* Exercise material
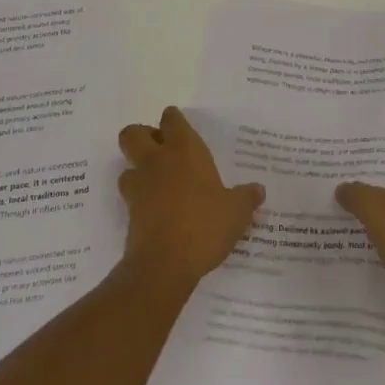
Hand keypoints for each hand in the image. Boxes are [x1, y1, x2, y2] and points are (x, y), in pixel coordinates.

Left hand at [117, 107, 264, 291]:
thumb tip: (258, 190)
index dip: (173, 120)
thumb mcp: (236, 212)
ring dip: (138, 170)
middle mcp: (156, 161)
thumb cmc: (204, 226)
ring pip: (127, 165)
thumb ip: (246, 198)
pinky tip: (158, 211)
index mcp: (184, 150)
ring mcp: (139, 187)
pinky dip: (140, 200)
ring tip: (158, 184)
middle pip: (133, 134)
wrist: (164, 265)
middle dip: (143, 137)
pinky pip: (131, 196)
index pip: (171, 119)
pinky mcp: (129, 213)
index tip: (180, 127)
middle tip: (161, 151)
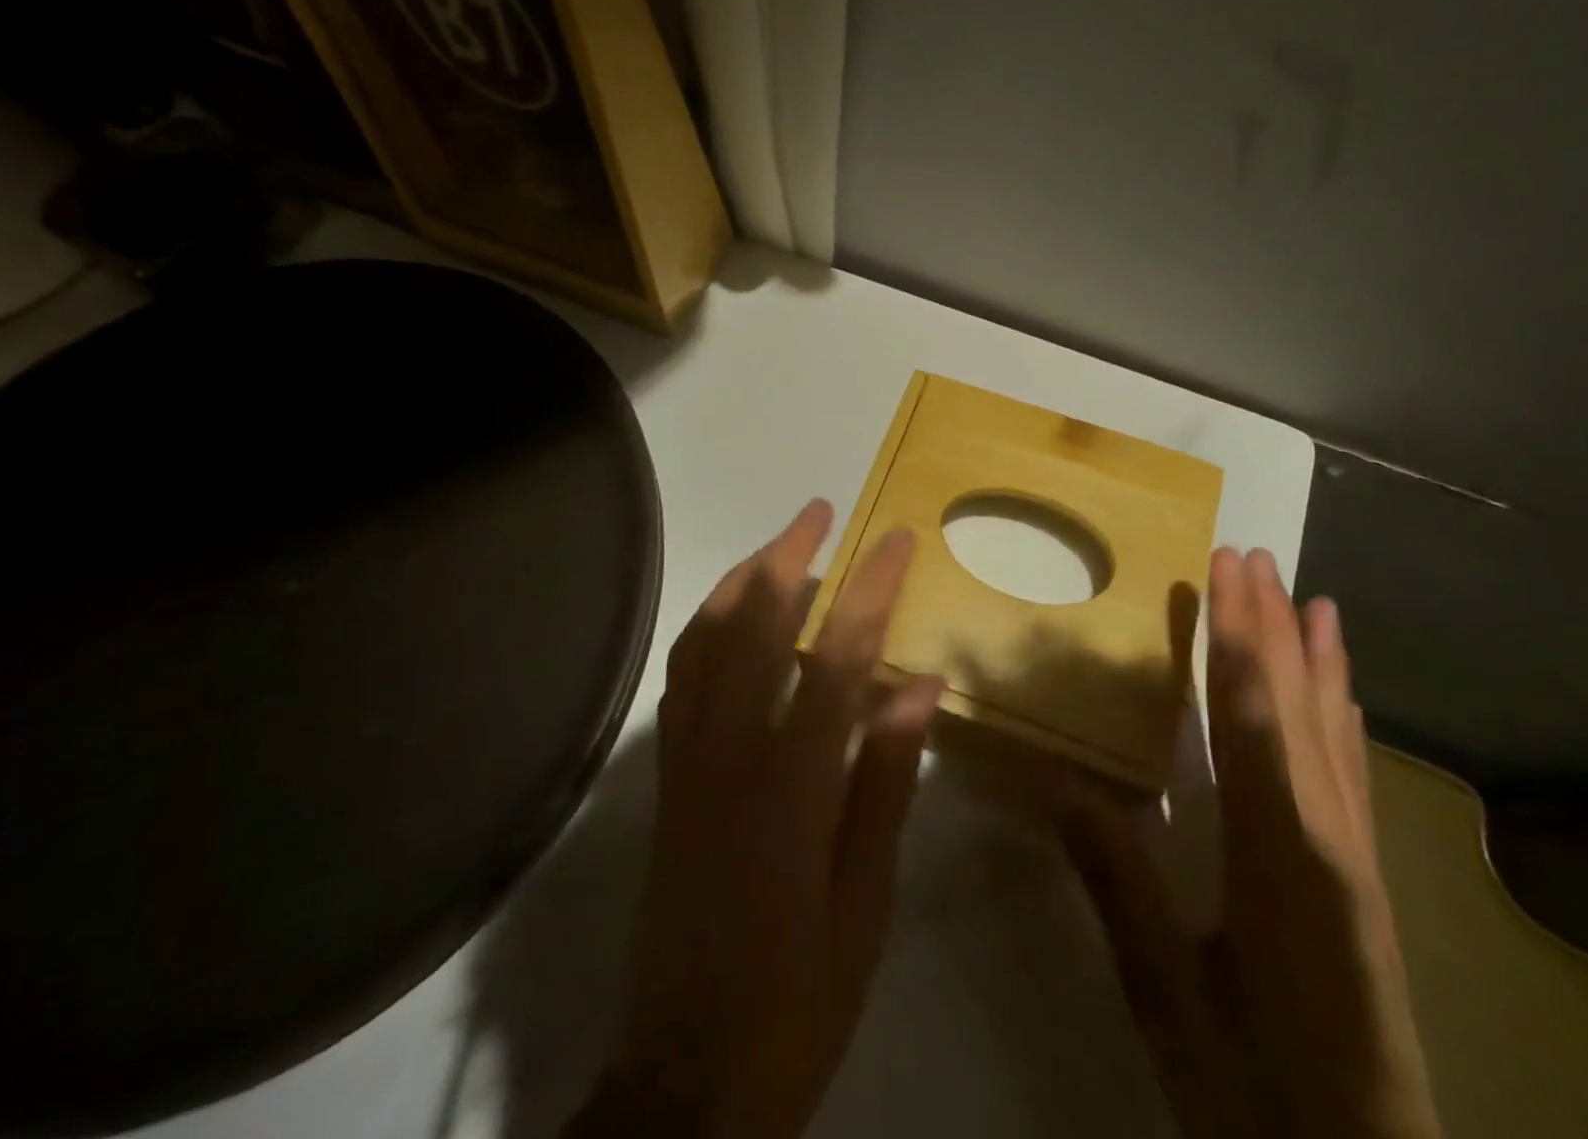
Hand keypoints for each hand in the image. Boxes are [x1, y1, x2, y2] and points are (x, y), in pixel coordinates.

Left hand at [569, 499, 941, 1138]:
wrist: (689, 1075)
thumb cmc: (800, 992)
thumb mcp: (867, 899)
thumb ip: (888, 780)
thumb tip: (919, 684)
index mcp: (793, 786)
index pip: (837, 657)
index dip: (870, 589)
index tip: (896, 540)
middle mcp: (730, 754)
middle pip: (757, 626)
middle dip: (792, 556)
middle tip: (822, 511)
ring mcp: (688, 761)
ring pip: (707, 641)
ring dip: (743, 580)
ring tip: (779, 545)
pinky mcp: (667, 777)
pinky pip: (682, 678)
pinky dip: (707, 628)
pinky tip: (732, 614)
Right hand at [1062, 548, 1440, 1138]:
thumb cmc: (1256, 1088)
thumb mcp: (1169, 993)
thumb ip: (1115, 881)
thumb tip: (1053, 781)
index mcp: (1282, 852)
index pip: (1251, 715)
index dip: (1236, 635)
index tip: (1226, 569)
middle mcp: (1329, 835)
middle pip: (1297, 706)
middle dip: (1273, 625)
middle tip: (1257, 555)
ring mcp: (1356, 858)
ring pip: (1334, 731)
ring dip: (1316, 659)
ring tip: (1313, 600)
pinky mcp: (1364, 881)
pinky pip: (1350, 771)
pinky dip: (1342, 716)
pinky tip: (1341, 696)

* Exercise directions
Return exactly the lines from the one containing "ring mcp: (1356, 858)" through the last line of the records above, both included, and nothing else.

* Solution for this problem
ring mcp: (1356, 858)
ring pip: (1334, 731)
ring dip: (1316, 659)
ring tip: (1313, 600)
pinky mcp: (1364, 881)
pinky pip: (1350, 771)
pinky dip: (1342, 716)
pinky tip: (1341, 696)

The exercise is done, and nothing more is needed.